(Saved data entries)
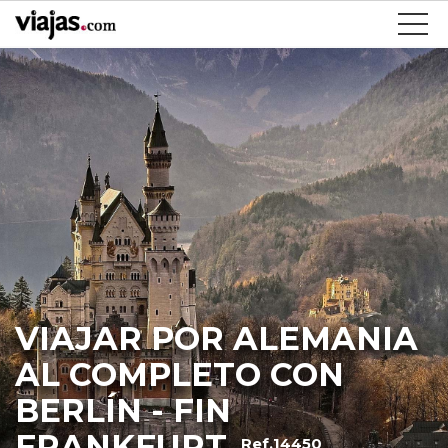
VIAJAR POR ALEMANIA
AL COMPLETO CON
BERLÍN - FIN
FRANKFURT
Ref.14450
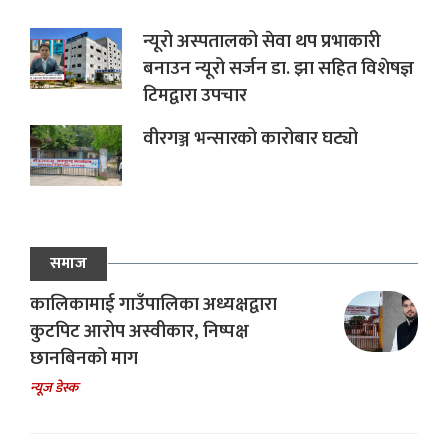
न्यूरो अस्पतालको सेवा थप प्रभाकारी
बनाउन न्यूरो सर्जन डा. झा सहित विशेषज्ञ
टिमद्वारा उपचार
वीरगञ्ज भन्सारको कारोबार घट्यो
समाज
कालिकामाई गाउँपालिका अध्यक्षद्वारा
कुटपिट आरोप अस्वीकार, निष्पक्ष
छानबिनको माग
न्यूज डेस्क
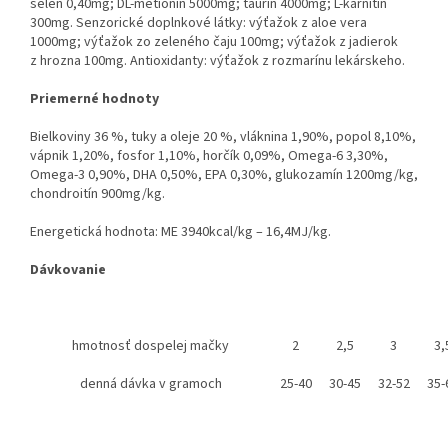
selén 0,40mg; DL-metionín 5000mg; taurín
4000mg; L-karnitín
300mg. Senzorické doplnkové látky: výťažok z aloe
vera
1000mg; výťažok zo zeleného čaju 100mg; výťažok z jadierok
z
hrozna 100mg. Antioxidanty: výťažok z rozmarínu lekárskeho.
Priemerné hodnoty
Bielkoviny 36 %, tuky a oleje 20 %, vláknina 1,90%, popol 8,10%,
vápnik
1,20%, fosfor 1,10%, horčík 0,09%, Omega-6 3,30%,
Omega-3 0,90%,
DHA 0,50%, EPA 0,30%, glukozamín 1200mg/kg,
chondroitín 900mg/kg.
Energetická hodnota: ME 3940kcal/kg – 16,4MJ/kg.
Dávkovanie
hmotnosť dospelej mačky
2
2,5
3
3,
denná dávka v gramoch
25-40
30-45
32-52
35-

● **Exercise aim**
Your answer must contain the full data, repeated exactly, without pictures.

● **Solution to the exercise**
VIAJAR POR ALEMANIA
AL COMPLETO CON
BERLÍN - FIN
FRANKFURT
Ref.14450
न्यूरो अस्पतालको सेवा थप प्रभाकारी
बनाउन न्यूरो सर्जन डा. झा सहित विशेषज्ञ
टिमद्वारा उपचार
वीरगञ्ज भन्सारको कारोबार घट्यो
समाज
कालिकामाई गाउँपालिका अध्यक्षद्वारा
कुटपिट आरोप अस्वीकार, निष्पक्ष
छानबिनको माग
न्यूज डेस्क
selén 0,40mg; DL-metionín 5000mg; taurín
4000mg; L-karnitín
300mg. Senzorické doplnkové látky: výťažok z aloe
vera
1000mg; výťažok zo zeleného čaju 100mg; výťažok z jadierok
z
hrozna 100mg. Antioxidanty: výťažok z rozmarínu lekárskeho.
Priemerné hodnoty
Bielkoviny 36 %, tuky a oleje 20 %, vláknina 1,90%, popol 8,10%,
vápnik
1,20%, fosfor 1,10%, horčík 0,09%, Omega-6 3,30%,
Omega-3 0,90%,
DHA 0,50%, EPA 0,30%, glukozamín 1200mg/kg,
chondroitín 900mg/kg.
Energetická hodnota: ME 3940kcal/kg – 16,4MJ/kg.
Dávkovanie
hmotnosť dospelej mačky
2
2,5
3
3,
denná dávka v gramoch
25-40
30-45
32-52
35-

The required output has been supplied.